Blood had told me once in the past that on the battlefield, the moment when a warrior defeats a strong foe and claims their head is the moment when they leave themselves the most vulnerable. I even had a memory of a relevant picture I’d seen in my previous world, in a book about Japanese history. I think it was about the Sengoku period or Edo or something. It had showed a warrior in the process of claiming the head of the enemy he’d defeated getting his own head chopped off by a different enemy. It showed that the moment of sweet victory is exactly when defeat and loss creep up on you.
Even as my mind wandered over these irrelevant thoughts, my trained body never stopped moving. Seeing that I’d lost my weapon, a demon swung its two- handed greatsword down towards me. I stepped towards it and to the side, dodging the swing. Then I placed both my hands on the back of the handle and continued the arc downwards, forcing the swing of my opponent’s sword to continue beyond the point where it should have stopped. The natural limits of the demon’s body prevented it from keeping hold of the sword.
And then I snatched it.
At the same time, using the momentum from my opponent’s swing, I sliced the demon wide open from its thigh to its stomach with its own sword. In terms of time, it was a mere moment. From the demon’s perspective, in the single instant it had swung its sword down, its opponent had dodged and closed in, and simultaneously its sword had disappeared from its hands and its thigh had been slashed. The demon might not even have understood what had happened. While thinking that I’d never expected to use this showy technique in an actual battle, I swung the sword I’d stolen without a moment’s hesitation and finished the demon off.
To be honest, this weapon’s center of mass was a little too close to the hilt, and I wasn’t very fond of two-handed greatswords. However, under Blood’s teaching, I had learned how to handle pretty much anything that could be called a weapon. Whatever a weapon’s intended purpose, as long as it wasn’t something difficult like a chain weapon, I could probably use it, and I wasn’t about to be choosy in a situation like this.
Another demon charged towards me. I gave it a slight opening which it took, attacking me head-on. With perfect timing, I pulled one leg back and dodged, then countered by chopping off its hand at the wrist.
It was useful, and honestly to be expected given the greatsword’s weight, that all I had to do was connect and wrists would fly off regardless of bone or anything else. I personally preferred spears, but I felt like maybe I could understand why Blood had adored two-handed swords so much.
I continued brandishing the greatsword for a while, lopping off limbs and chopping through torsos. Then, I checked the situation around me again.

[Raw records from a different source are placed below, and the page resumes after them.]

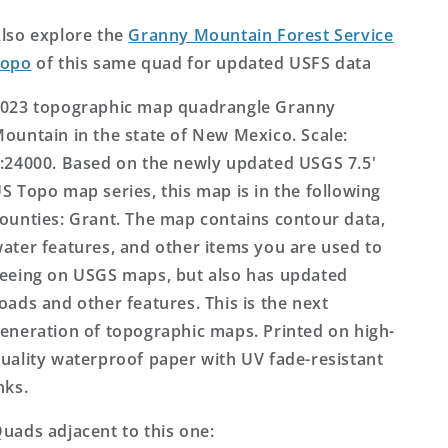
US
US
Topo
Topo
lso explore the
Granny Mountain Forest Service
Map
Map
Topo
of this same quad for updated USFS data
023 topographic map quadrangle Granny
ountain in the state of New Mexico. Scale:
:24000. Based on the newly updated USGS 7.5'
S Topo map series, this map is in the following
ounties: Grant. The map contains contour data,
ater features, and other items you are used to
eeing on USGS maps, but also has updated
oads and other features. This is the next
eneration of topographic maps. Printed on high-
uality waterproof paper with UV fade-resistant
nks.
uads adjacent to this one:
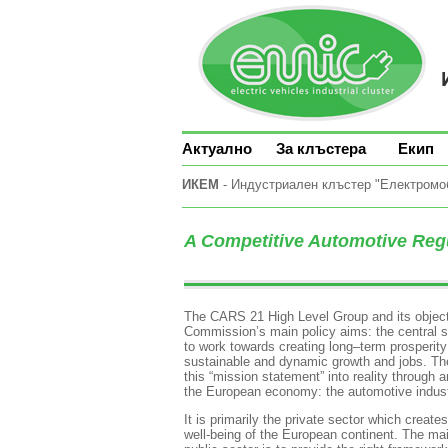
Актуално
За клъстера
Екип
ИКЕМ
- Индустриален клъстер "Електромоби
A Competitive Automotive Reg
The CARS 21 High Level Group and its objec
Commission’s main policy aims: the central st
to work towards creating long–term prosperity
sustainable and dynamic growth and jobs. The 
this “mission statement” into reality through 
the European economy: the automotive indust
It is primarily the private sector which creat
well-being of the European continent. The main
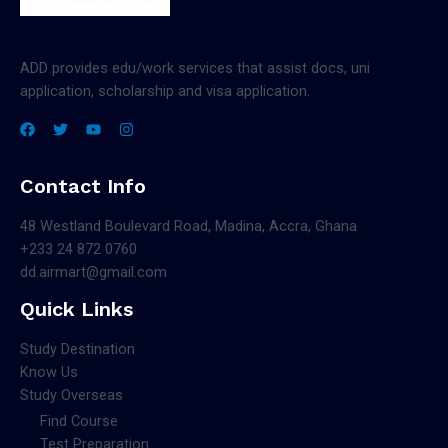
ADD provides edu/work services that assist docs, uni
application, scholarship and visa application.
Contact Info
48 Westland Boulevard Road, Madina, Accra, Ghana
+233 24 872 0760
dd.airmart@gmail.com
Quick Links
Study Destination
Know Us
Study Overseas
Find Course
Test Preparation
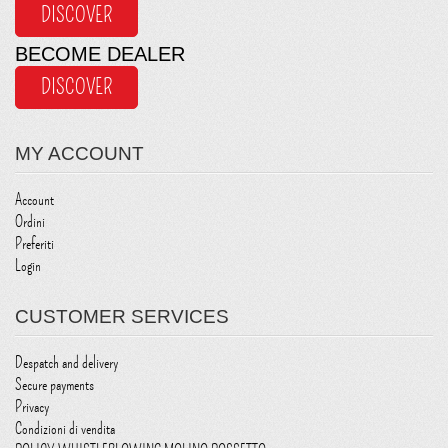
DISCOVER
BECOME DEALER
DISCOVER
MY ACCOUNT
Account
Ordini
Preferiti
Login
CUSTOMER SERVICES
Despatch and delivery
Secure payments
Privacy
Condizioni di vendita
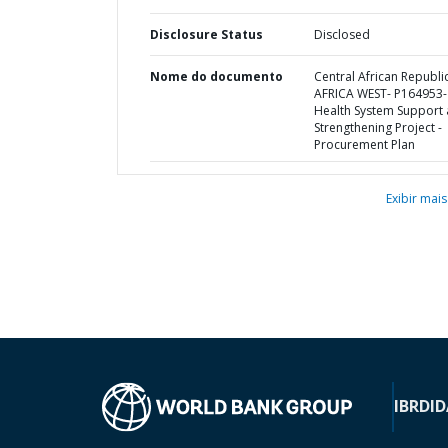
Disclosure Status
Disclosed
Nome do documento
Central African Republic
AFRICA WEST- P164953-
Health System Support
Strengthening Project -
Procurement Plan
Exibir mais
IBRD
ID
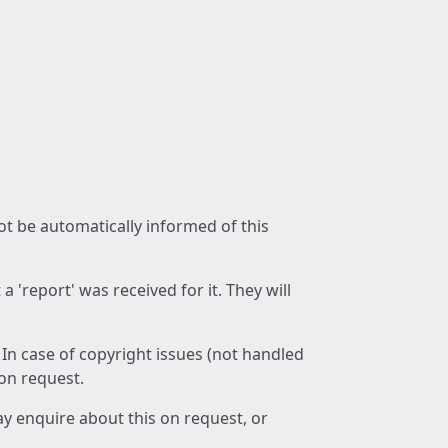
not be automatically informed of this
 'report' was received for it. They will
 In case of copyright issues (not handled
 on request.
ay enquire about this on request, or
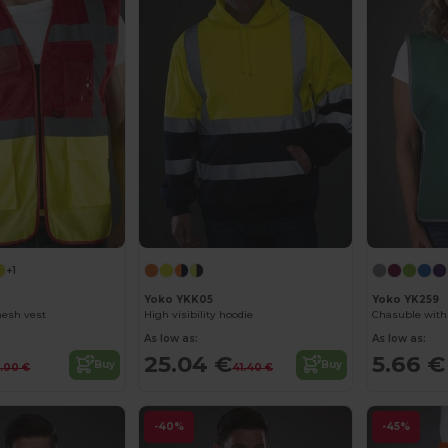
+1
Yoko YKK05
Yoko YK259
mesh vest
High visibility hoodie
Chasuble with 
As low as:
As low as:
25.04 €
5.66 €
Buy
Buy
4.00 €
41.40 €
-40%
-45%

Reystov was breathing quite hard. I couldn’t blame him. He’d been going too wild for too long by this point. Ghelreis was similar. Only the sound of heavy breathing could be heard from beneath his helmet. Even Menel, who commanded a view of the whole battlefield and had been lending his support to everyone, was starting to dull, and Al was hard at work protecting him in spite of his own injuries.
If we continued this much longer, we really would reach our limits. But now that we’d killed the majority of the high-level demons, the rest of them were starting to show signs of faltering. It was about time I acted. I dashed at the final Commander I could spot, chopped off its head, and belted the Word of Departure at the demons in the hall.
“Discede! ”
I felt a colorless, transparent pulse of mana spread out from me like a wave.